* _WORK ORDER 1_
Please reproduce the stretch of the passage on the World Gaming sale from "During the quarter, World" through "further discussed below.", word for word.
* _WORK ORDER 2_
According to the passage on the World Gaming sale, how much in net realized capital losses did the Company recognize for the three months ended September 30, 2015?
* _WORK ORDER 3_
Carry on the passage on the World Gaming sale from its last sentence.

** EXTRACT PROVIDED follows **

During the quarter, World Gaming, a DCF portfolio company, sold its operational assets to Cineplex Inc. (“Cineplex”). As part of the transaction, Cineplex paid US$10 million to acquire the assets in exchange for 80% ownership of the new company, and will invest an additional US$5 million to expand the business model. In connection with the transaction, DCF expects to receive approximately $6.6 million, net of transaction costs. In addition, DCF will continue to hold a small indirect equity interest in the new company going forward. The transaction resulted in a net overall gain for the Company during the quarter, shown as a net change in unrealized appreciation offset by realized capital losses, as further discussed below.
For the three months ended September 30, 2015, the Company recognized $19.2 million of net realized capital losses, primarily from the World Gaming transaction. During the same period last year, net realized gains on investments and marketable securities were $0.3 million.

** End of EXTRACT PROVIDED **
** INFORMATION GIVEN follows **

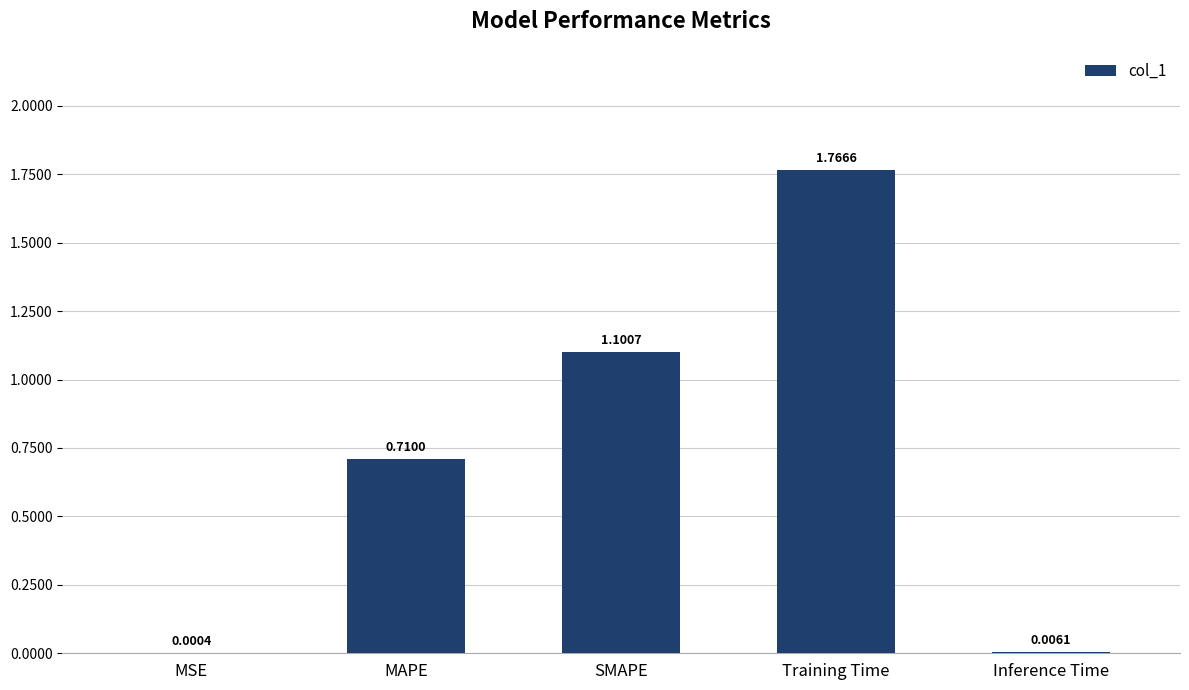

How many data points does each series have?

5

** End of INFORMATION GIVEN **
** INFORMATION GIVEN follows **

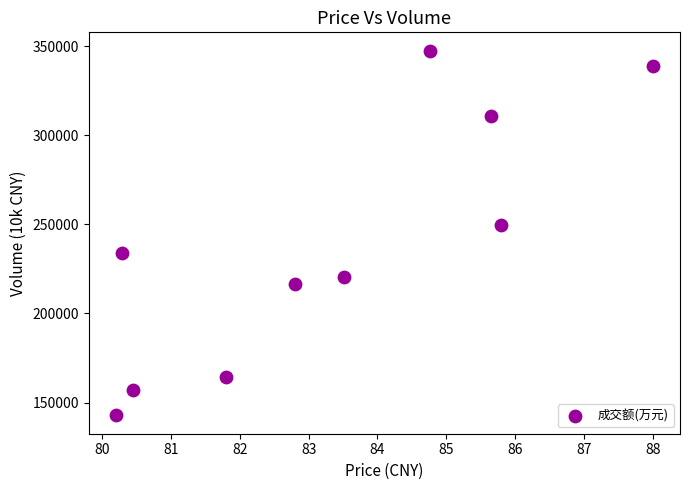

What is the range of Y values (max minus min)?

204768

** End of INFORMATION GIVEN **

* _EXERCISE ANSWER 1_
During the quarter, World Gaming, a DCF portfolio company, sold its operational assets to Cineplex Inc. (“Cineplex”). As part of the transaction, Cineplex paid US$10 million to acquire the assets in exchange for 80% ownership of the new company, and will invest an additional US$5 million to expand the business model. In connection with the transaction, DCF expects to receive approximately $6.6 million, net of transaction costs. In addition, DCF will continue to hold a small indirect equity interest in the new company going forward. The transaction resulted in a net overall gain for the Company during the quarter, shown as a net change in unrealized appreciation offset by realized capital losses, as further discussed below.

* _EXERCISE ANSWER 2_
$19.2 million.

* _EXERCISE ANSWER 3_
The Company recorded $26.7 million of net unrealized gain on investments and marketable securities during the third quarter of 2015, compared to $10.0 million of net unrealized loss in the third quarter of 2014. The net unrealized gain recorded during the quarter was primarily due to the reversal of previously unrealized loss on its investment in World Gaming that was realized when it was sold. In addition, the Company marked up its investments in Infraredx, based on the expected proceeds from the sale of Infraredx debentures subsequent to quarter-end, and Ethoca, based on the valuation established from the most recent round of financing completed by Ethoca. These gains were partially offset by mark-downs on some of our early-stage private investments.
Other income decreased from $2.2 million for the three months ended September 30, 2014 to $0.6 million for the three months ended September 30, 2015. The decrease in other income was primarily due to lower interest and dividend income totaling $0.6 million, down from $1.6 million in the same period of 2014, due to smaller holdings of convertible debentures and debentures.
Total expenses during the quarter ended September 30, 2015 were $4.2 million compared to $4.6 million for the quarter ended September 30, 2014. Included in total expenses during the quarter was a non-recurring $1.4 million transaction cost related to the World Gaming sale. Similarly, total expenses in the same period last year were also impacted by non-recurring professional fees associated with Diversified Royalty Corp. (formerly known as Benev Capital Inc.) and the Lignol Energy Corporation receivership proceedings.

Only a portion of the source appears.